拉致被害の問題において、アメリカの力を借りるのも決して悪いわけではないだろうけど

 日本人が、北朝鮮によって拉致された。国際連合の演説において、アメリカのドナルド・トランプ大統領はそうしたことを述べた。日本が北朝鮮から受けた拉致被害に言及したのである。13歳の少女であった横田めぐみさんが拉致の被害を受けたことに演説のなかで触れた。

 ラジオで識者が語っていたところによると、これは日本とアメリカとのあいだで取り引きがあったためだと見られている。なぜトランプ大統領が日本の拉致被害について演説で触れたのかといえば、それは日本側からの要請があったためである。それをアメリカ側が受け入れたおそれが高い。

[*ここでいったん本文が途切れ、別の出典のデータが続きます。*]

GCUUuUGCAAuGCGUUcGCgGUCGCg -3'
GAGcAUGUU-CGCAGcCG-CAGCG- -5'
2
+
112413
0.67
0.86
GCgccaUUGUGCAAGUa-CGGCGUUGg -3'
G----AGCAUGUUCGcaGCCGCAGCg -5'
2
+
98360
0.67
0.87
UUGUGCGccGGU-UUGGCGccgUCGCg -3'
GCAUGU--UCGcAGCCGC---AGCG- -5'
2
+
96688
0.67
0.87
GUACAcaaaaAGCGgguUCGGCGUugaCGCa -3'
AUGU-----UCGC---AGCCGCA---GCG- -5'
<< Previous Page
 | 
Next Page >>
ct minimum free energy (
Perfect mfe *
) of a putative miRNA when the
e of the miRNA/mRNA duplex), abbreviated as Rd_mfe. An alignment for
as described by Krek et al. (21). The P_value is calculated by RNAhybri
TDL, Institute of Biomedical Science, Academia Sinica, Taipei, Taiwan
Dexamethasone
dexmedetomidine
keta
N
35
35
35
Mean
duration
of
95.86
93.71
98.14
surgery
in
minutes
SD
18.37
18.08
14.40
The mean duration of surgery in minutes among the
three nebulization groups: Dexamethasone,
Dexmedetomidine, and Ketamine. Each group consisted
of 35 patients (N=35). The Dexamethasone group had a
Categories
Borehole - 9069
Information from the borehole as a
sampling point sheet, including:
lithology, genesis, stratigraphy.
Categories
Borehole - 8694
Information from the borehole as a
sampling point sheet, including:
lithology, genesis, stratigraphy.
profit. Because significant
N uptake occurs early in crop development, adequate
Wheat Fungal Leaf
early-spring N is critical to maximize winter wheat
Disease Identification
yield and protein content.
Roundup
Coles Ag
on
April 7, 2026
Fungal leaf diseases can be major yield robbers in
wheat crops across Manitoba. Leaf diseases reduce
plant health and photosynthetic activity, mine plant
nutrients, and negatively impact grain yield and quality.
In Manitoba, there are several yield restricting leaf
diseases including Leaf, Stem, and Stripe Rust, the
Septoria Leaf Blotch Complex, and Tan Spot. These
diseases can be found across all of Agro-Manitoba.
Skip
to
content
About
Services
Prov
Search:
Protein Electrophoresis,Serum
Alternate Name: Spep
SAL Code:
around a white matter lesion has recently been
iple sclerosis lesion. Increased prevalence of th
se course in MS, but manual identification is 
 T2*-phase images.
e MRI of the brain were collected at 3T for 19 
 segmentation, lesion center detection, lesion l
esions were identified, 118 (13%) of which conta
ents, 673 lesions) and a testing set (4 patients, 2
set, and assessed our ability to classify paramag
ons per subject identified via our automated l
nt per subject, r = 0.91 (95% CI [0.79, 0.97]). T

 アメリカ側が日本からの求めに応じる代わりに、日本はアメリカに全面的に従うようなふうにする。それで、日本の安倍晋三首相による国連の演説では、(北朝鮮への)圧力を強調する内容となり、アメリカの思わくを代弁するかのようなものとなっていたようである。

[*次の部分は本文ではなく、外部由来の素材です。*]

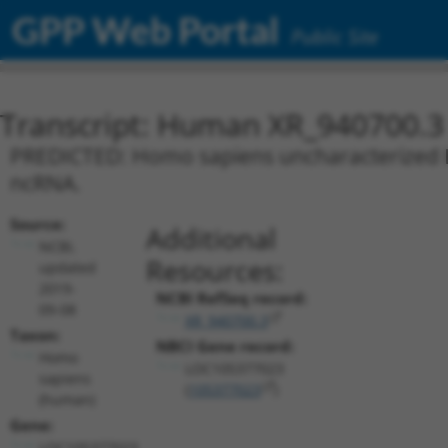
GPP Web Portal
Public Site
Transcript: Human XR_940700.3
PREDICTED: Homo sapiens uncharacterized L
ncRNA.
Source:
Additional
NCBI,
Resources:
updated
2019-
NCBI RefSeq record:
09-08
XR_940700.3
Taxon:
NBCI Gene record:
Homo
LOC105377023
sapiens
(
105377023
)
(human)
Gene:
LOC105377023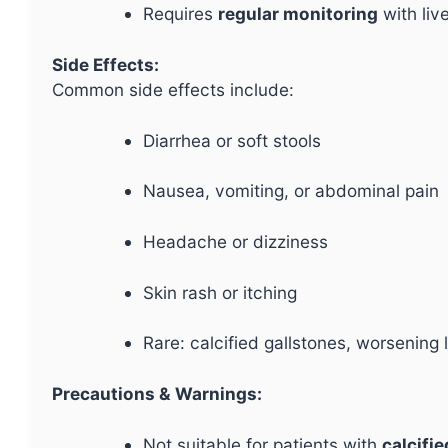
Requires
regular monitoring
with liv
Side Effects:
Common side effects include:
Diarrhea or soft stools
Nausea, vomiting, or abdominal pain
Headache or dizziness
Skin rash or itching
Rare: calcified gallstones, worsening l
Precautions & Warnings:
Not suitable for patients with
calcifi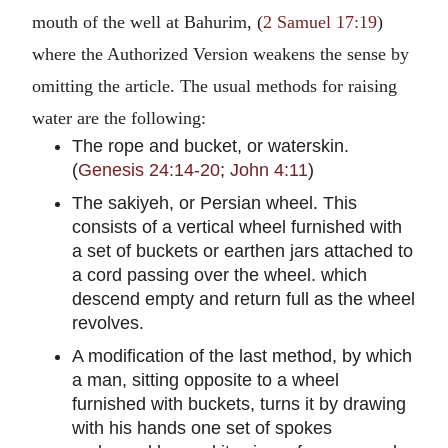
mouth of the well at Bahurim, (
2 Samuel 17:19
)
where the Authorized Version weakens the sense by
omitting the article. The usual methods for raising
water are the following:
The rope and bucket, or waterskin.
(
Genesis 24:14-20
;
John 4:11
)
The sakiyeh, or Persian wheel. This
consists of a vertical wheel furnished with
a set of buckets or earthen jars attached to
a cord passing over the wheel. which
descend empty and return full as the wheel
revolves.
A modification of the last method, by which
a man, sitting opposite to a wheel
furnished with buckets, turns it by drawing
with his hands one set of spokes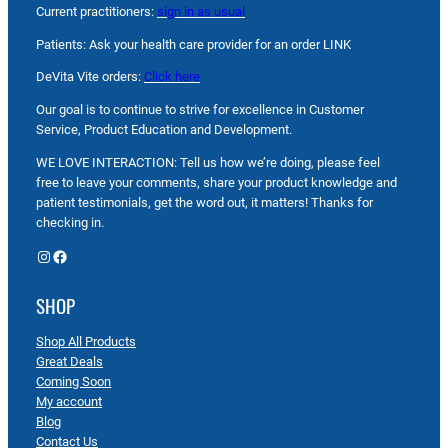
Current practitioners:
sign in as usual
Patients: Ask your health care provider for an order LINK
DeVita Vite orders:
Click here
Our goal is to continue to strive for excellence in Customer
Service, Product Education and Development.
WE LOVE INTERACTION: Tell us how we’re doing, please feel
free to leave your comments, share your product knowledge and
patient testimonials, get the word out, it matters! Thanks for
checking in.
Instagram
Facebook
SHOP
Shop All Products
Great Deals
Coming Soon
My account
Blog
Contact Us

 アメリカのトランプ大統領が、演説のなかで日本の拉致被害に触れたのは、いささか唐突の感をまぬがれない。そのような感想が投げかけられている。たしかにそのように受けとれるものである。なぜそう感じるのかといえば、日本からの差し金が入ることで、トランプ大統領が日本の拉致被害に言及することになったためだろう。トランプ大統領は元商売人であり、とくに日本にくわしく通じているのでもなさそうだから、日本からの差し金によってはじめて拉致被害の具体的な情報を知ったと察せられる。

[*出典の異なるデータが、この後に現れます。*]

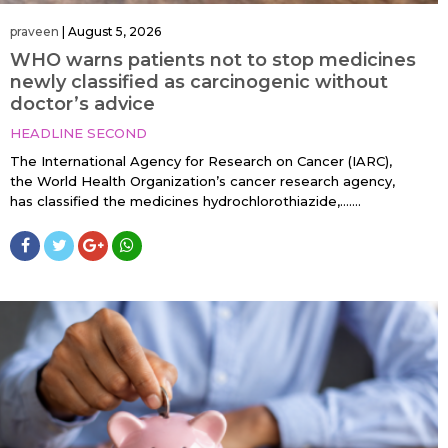
praveen
|
August 5, 2026
WHO warns patients not to stop medicines
newly classified as carcinogenic without
doctor’s advice
HEADLINE SECOND
The International Agency for Research on Cancer (IARC),
the World Health Organization’s cancer research agency,
has classified the medicines hydrochlorothiazide,…....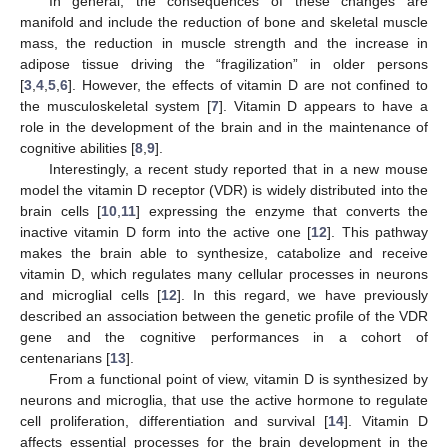
In general, the consequences of these changes are
manifold and include the reduction of bone and skeletal muscle
mass, the reduction in muscle strength and the increase in
adipose tissue driving the “fragilization” in older persons
[
3
,
4
,
5
,
6
]. However, the effects of vitamin D are not confined to
the musculoskeletal system [
7
]. Vitamin D appears to have a
role in the development of the brain and in the maintenance of
cognitive abilities [
8
,
9
].
Interestingly, a recent study reported that in a new mouse
model the vitamin D receptor (VDR) is widely distributed into the
brain cells [
10
,
11
] expressing the enzyme that converts the
inactive vitamin D form into the active one [
12
]. This pathway
makes the brain able to synthesize, catabolize and receive
vitamin D, which regulates many cellular processes in neurons
and microglial cells [
12
]. In this regard, we have previously
described an association between the genetic profile of the VDR
gene and the cognitive performances in a cohort of
centenarians [
13
].
From a functional point of view, vitamin D is synthesized by
neurons and microglia, that use the active hormone to regulate
cell proliferation, differentiation and survival [
14
]. Vitamin D
affects essential processes for the brain development in the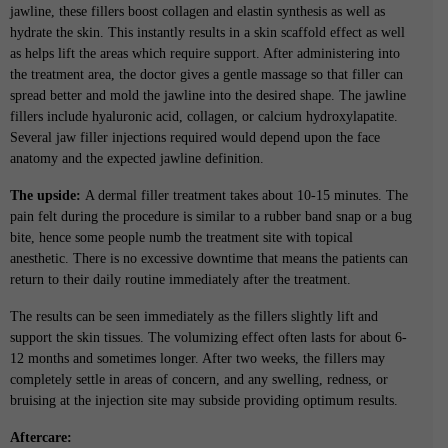
jawline, these fillers boost collagen and elastin synthesis as well as
hydrate the skin. This instantly results in a skin scaffold effect as well
as helps lift the areas which require support. After administering into
the treatment area, the doctor gives a gentle massage so that filler can
spread better and mold the jawline into the desired shape. The jawline
fillers include hyaluronic acid, collagen, or calcium hydroxylapatite.
Several jaw filler injections required would depend upon the face
anatomy and the expected jawline definition.
The upside:
A dermal filler treatment takes about 10-15 minutes. The
pain felt during the procedure is similar to a rubber band snap or a bug
bite, hence some people numb the treatment site with topical
anesthetic. There is no excessive downtime that means the patients can
return to their daily routine immediately after the treatment.
The results can be seen immediately as the fillers slightly lift and
support the skin tissues. The volumizing effect often lasts for about 6-
12 months and sometimes longer. After two weeks, the fillers may
completely settle in areas of concern, and any swelling, redness, or
bruising at the injection site may subside providing optimum results.
Aftercare: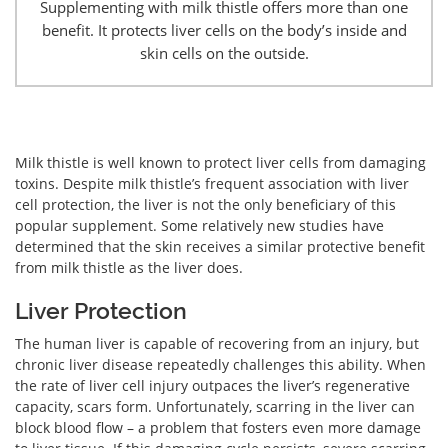
Supplementing with milk thistle offers more than one
benefit. It protects liver cells on the body’s inside and
skin cells on the outside.
Milk thistle is well known to protect liver cells from damaging
toxins. Despite milk thistle’s frequent association with liver
cell protection, the liver is not the only beneficiary of this
popular supplement. Some relatively new studies have
determined that the skin receives a similar protective benefit
from milk thistle as the liver does.
Liver Protection
The human liver is capable of recovering from an injury, but
chronic liver disease repeatedly challenges this ability. When
the rate of liver cell injury outpaces the liver’s regenerative
capacity, scars form. Unfortunately, scarring in the liver can
block blood flow – a problem that fosters even more damage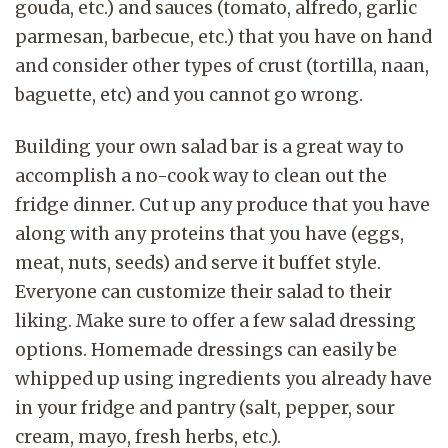
gouda, etc.) and sauces (tomato, alfredo, garlic
parmesan, barbecue, etc.) that you have on hand
and consider other types of crust (tortilla, naan,
baguette, etc) and you cannot go wrong.
Building your own salad bar is a great way to
accomplish a no-cook way to clean out the
fridge dinner. Cut up any produce that you have
along with any proteins that you have (eggs,
meat, nuts, seeds) and serve it buffet style.
Everyone can customize their salad to their
liking. Make sure to offer a few salad dressing
options. Homemade dressings can easily be
whipped up using ingredients you already have
in your fridge and pantry (salt, pepper, sour
cream, mayo, fresh herbs, etc.).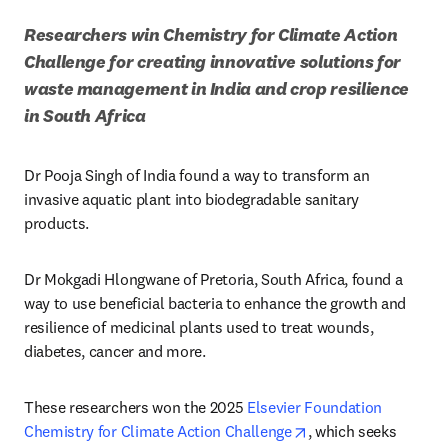
Researchers win Chemistry for Climate Action 
Challenge for creating innovative solutions for 
waste management in India and crop resilience 
in South Africa
Dr Pooja Singh of India found a way to transform an 
invasive aquatic plant into biodegradable sanitary 
products.
Dr Mokgadi Hlongwane of Pretoria, South Africa, found a 
way to use beneficial bacteria to enhance the growth and 
resilience of medicinal plants used to treat wounds, 
diabetes, cancer and more. 
These researchers won the 2025 
Elsevier Foundation 
opens in new tab/wi
Chemistry for Climate Action Challenge
, which seeks 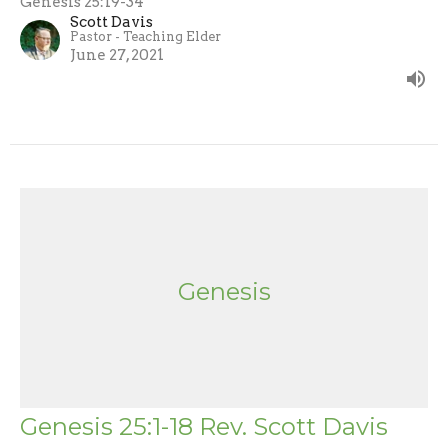
Genesis 25:19-34
Scott Davis
Pastor - Teaching Elder
June 27, 2021
Genesis
Genesis 25:1-18 Rev. Scott Davis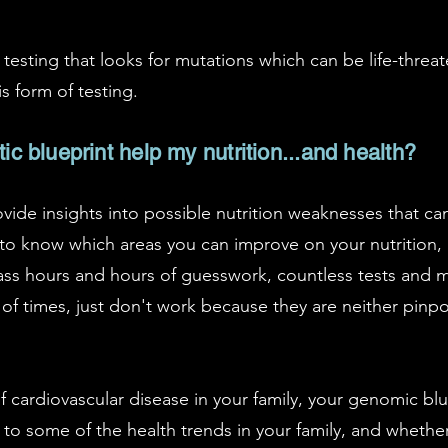
ic testing that looks for mutations which can be life-thr
 form of testing.
 blueprint help my nutrition...and health?
vide insights into possible nutrition weaknesses that ca
to know which areas you can improve on your nutrition, 
ss hours and hours of guesswork, countless tests and m
 of times, just don't work because they are neither pinp
of cardiovascular disease in your family, your genomic bl
 to some of the health trends in your family, and wheth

 トランプ大統領の口を借りるかたちで、日本の拉致被害に(演説の中で)触れてもらうことで、周知することができるのは大きい。それはあるのかもしれないが、これはとくにトランプ大統領の口を借りるのではなく、安倍首相の口から言うのでも不足はなかったのではないかという気もする。それとも、安倍首相の口から言うのでは不足があったのだろうか。その点はよくわからないけど、アメリカに追従するようにして、北朝鮮への圧力を強調するのだと、アメリカという大に事(つか)える事大主義となってしまっているのはいなめない。